You have raised a number of important I-751 issues that I will be pleased to address for you. First, you should realize that your conditional resident status terminates by operation of law on the date of your divorce. This means you must not travel until you file the I-751 waiver, and obtain a receipt from the USCIS. The receipt will state that your resident status is extended, and that your ability to travel and work in the USA continues.

Second, you may and should file the waiver right away to avoid your continuing to accrue unlawful presence in the USA. This is true, even if your conditional green card does not expire soon, for the reason mentioned above.

Third, of course, there is no requirement that you use a lawyer to help you, but clearly, if you retain the services of a qualified immigration lawyer to help you now, your chances of getting an approval on the I-751 waiver are much greater, in my opinion, than if you attempt to file it yourself.

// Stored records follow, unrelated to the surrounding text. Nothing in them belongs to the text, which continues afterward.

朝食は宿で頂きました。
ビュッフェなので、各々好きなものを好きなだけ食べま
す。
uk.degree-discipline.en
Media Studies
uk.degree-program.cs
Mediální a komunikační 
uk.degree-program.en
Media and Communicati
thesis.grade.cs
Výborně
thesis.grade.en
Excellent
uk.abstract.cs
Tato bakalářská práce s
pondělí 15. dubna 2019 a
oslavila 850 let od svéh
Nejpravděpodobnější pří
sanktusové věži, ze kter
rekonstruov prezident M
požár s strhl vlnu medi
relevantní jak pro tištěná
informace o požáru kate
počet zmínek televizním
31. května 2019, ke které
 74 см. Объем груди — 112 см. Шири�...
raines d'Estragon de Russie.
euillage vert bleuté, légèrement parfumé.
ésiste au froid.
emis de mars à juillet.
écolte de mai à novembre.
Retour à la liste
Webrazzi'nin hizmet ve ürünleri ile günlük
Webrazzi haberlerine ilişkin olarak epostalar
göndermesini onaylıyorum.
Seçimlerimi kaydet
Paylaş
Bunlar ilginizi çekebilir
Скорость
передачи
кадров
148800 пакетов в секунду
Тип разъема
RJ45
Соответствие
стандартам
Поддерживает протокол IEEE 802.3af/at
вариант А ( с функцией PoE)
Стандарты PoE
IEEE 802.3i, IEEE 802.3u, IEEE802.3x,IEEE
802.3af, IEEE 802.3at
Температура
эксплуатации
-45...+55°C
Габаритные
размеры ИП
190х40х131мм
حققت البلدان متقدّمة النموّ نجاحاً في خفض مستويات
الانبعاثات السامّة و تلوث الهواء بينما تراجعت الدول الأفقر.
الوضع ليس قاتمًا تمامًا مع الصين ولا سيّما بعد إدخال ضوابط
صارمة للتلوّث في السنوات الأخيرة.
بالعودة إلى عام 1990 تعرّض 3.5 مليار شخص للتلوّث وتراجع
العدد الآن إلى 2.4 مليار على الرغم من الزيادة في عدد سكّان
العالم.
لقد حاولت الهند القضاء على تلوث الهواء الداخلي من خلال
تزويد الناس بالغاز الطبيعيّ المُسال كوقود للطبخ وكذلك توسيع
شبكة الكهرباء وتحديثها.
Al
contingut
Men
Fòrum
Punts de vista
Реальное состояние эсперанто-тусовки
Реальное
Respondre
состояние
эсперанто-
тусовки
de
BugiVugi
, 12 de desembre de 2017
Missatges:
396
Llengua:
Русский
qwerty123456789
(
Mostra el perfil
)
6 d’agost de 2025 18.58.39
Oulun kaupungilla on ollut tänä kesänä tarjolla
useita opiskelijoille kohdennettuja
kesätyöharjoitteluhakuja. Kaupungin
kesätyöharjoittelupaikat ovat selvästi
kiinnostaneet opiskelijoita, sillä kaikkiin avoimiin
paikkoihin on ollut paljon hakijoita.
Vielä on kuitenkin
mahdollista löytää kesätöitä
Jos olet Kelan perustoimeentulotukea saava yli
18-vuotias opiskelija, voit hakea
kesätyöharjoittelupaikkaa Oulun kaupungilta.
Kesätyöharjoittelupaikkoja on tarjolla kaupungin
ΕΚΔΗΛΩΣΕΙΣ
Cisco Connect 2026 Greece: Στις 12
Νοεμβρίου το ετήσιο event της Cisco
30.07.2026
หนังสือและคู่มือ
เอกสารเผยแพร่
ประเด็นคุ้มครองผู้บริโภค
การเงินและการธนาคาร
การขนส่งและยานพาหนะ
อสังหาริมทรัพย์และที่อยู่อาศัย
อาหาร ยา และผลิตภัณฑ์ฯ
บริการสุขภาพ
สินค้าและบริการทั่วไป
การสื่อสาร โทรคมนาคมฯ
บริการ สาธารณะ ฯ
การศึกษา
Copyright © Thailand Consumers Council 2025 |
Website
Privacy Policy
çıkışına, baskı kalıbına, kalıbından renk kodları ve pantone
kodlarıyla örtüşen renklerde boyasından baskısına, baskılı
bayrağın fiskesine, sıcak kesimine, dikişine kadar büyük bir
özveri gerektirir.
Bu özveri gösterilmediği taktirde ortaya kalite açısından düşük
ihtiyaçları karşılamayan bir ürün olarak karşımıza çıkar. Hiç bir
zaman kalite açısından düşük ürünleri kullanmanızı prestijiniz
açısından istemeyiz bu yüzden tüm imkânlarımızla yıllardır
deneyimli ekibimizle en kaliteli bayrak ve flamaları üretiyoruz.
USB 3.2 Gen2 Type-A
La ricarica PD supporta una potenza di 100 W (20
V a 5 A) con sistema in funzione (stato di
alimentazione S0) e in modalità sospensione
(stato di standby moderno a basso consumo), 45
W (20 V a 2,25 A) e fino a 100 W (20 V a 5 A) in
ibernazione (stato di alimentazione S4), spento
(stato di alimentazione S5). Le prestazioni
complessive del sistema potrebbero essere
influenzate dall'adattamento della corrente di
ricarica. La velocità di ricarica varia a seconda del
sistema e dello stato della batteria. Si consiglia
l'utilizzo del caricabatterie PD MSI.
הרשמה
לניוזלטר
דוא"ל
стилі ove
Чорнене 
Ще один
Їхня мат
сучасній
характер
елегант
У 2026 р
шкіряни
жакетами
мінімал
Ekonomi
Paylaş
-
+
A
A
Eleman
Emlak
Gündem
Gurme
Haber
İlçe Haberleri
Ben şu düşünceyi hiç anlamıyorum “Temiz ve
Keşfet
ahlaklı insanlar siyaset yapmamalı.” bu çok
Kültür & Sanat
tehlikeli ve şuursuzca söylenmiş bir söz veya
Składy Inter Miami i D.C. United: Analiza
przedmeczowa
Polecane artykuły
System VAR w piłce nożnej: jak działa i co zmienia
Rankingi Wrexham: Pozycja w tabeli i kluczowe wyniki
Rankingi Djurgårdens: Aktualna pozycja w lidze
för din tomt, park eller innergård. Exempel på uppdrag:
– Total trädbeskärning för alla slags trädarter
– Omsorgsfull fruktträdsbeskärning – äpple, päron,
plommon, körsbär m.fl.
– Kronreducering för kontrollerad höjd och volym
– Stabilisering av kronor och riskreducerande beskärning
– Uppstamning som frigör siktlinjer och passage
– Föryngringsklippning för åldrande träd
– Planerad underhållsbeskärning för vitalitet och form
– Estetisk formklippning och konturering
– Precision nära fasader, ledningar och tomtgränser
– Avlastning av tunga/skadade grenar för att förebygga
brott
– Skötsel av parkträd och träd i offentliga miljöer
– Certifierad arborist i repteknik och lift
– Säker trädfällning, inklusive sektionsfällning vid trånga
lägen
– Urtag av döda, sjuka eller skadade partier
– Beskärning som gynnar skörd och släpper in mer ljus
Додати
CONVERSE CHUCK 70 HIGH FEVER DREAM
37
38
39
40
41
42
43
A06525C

You should submit copies of both front and back sides of the card. You should also submit evidence that shows that your marriage was entered into ”good faith” and was not for the purpose of circumventing immigration laws. According to the instructions furnished by USCIS, you may “submit copies of as many documents as you wish to establish this fact and to demonstrate the circumstances of the relationship from the date of the marriage to the present date, and to demonstrate any circumstances surrounding the end of the relationship, if it has ended. The documents should cover, but not limited to, the following examples:
• Birth certificate(s) of child(ren) born to the marriage.
• Lease or mortgage contracts showing joint occupancy and/or ownership of your communal residence.
• Affidavits sworn to or affirmed by at least two people who have known both of you since your conditional residence was granted and have personal knowledge of your marriage and relationship. (Such persons may be required to testify before an immigration officer as to the information contained in the affidavit.) The original affidavit must be submitted and also contain the following information regarding the person making the affidavit:
• His or her full name and address
• Date and place of birth
• Relationship to you or your spouse, if any; and
• Full information and complete details explaining how the person acquired his or her knowledge.
Affidavits must be supported by other types of evidence listed above.
• Financial records showing joint ownership of assets and joint responsibility for liabilities, such as joint savings and checking accounts, joint federal and state tax returns, insurance policies that show the other spouse as the beneficiary, joint utility bills, joint installments or other loans.
• Other documents you consider relevant to establish that your marriage was not entered into in order to evade the U.S. immigration laws.”